On 13 March 2012 18:07, Andrei Alexandrescu <SeeWebsiteForEmail@erdani.org> wrote:
On 3/13/12 10:48 AM, Manu wrote:
float t;
...
(myStruct.pos, t, _, int err) = intersectThings();

I actually find the scatter syntax better than this. Anyway, I hope you'll agree there's not much difference pragmatically.

There's a few finicky differences. I'm still of the understanding (and I may be wrong, still mystified by some of D's more complicated template syntax) that once you give the returned tuple a name, it is structurally bound to the stack. At that point, passing any member by-ref to any function must conservatively commit the entire tuple to the stack. This behaviour won't be intuitive to most users, and can be easily avoided; by obscuring the Tuple from user visibility, they can only access the returned values through their independant output assignments, which guarantees the independence of each returned item.

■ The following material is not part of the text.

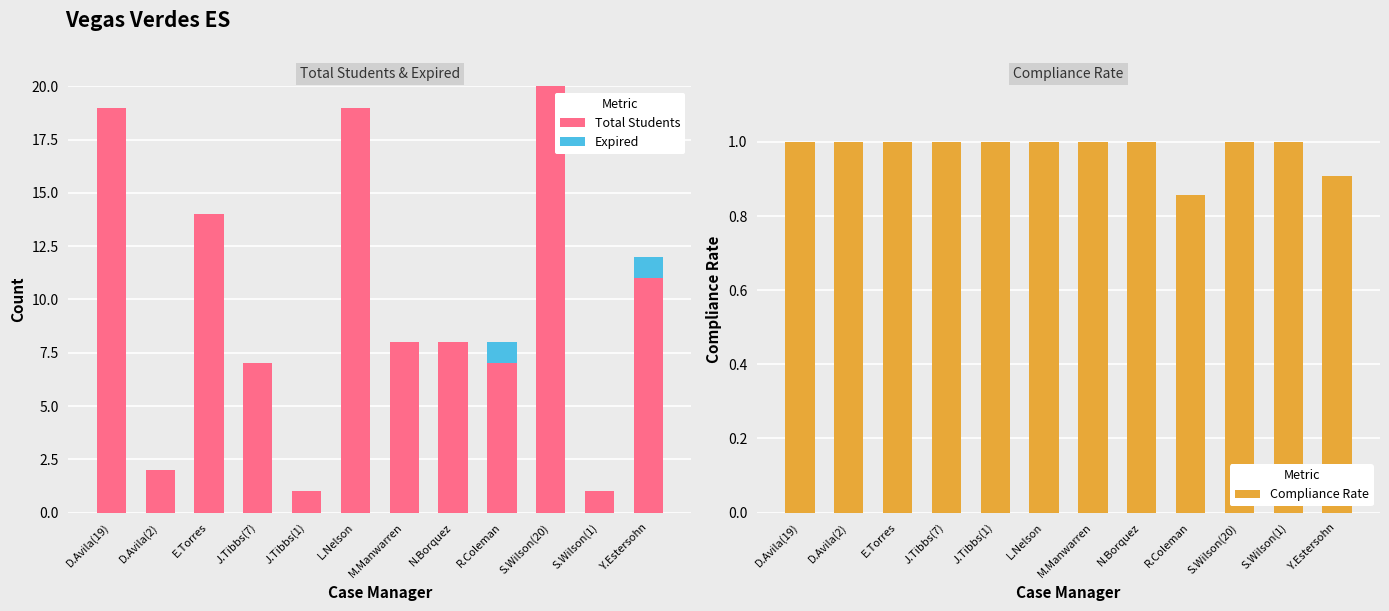

What is the approximate value of Total Students at N.Borquez?

8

Syntactically, scatter can't declare new variables inline (?), it also uses additional lines of code (1 + as many variables as you need to declare), which is very disruptive to flow. Maths-y code should be un-cluttered and read sequentially. Having to put extra lines in to munge un-related things really ruins the code IMO ('t' is of no consequence to the user, pollutes their namespace, gets in the way with extra lines, etc).
What people want from MRV is to capture the returned values independently. If I wanted to capture the returned Tuple (the extremely rare case), I'd rather do that explicitly, something like this:
auto t = tuple(mrvFunc());

scatter/gather is nice and simple, I'll take it in the mean time, but I think it would be a shame for it to stop there longer term...
That said though, it's all still nothing to me without at least a promise on the ABI :) .. And I feel that should ideally come in the form of a language policy/promise that this feature will be 'efficient' (or at very least, not inefficient as it is now), and leave it to compiler implementations to concur with that promise, ie, failing to be 'standards' compliant if they fail to do so.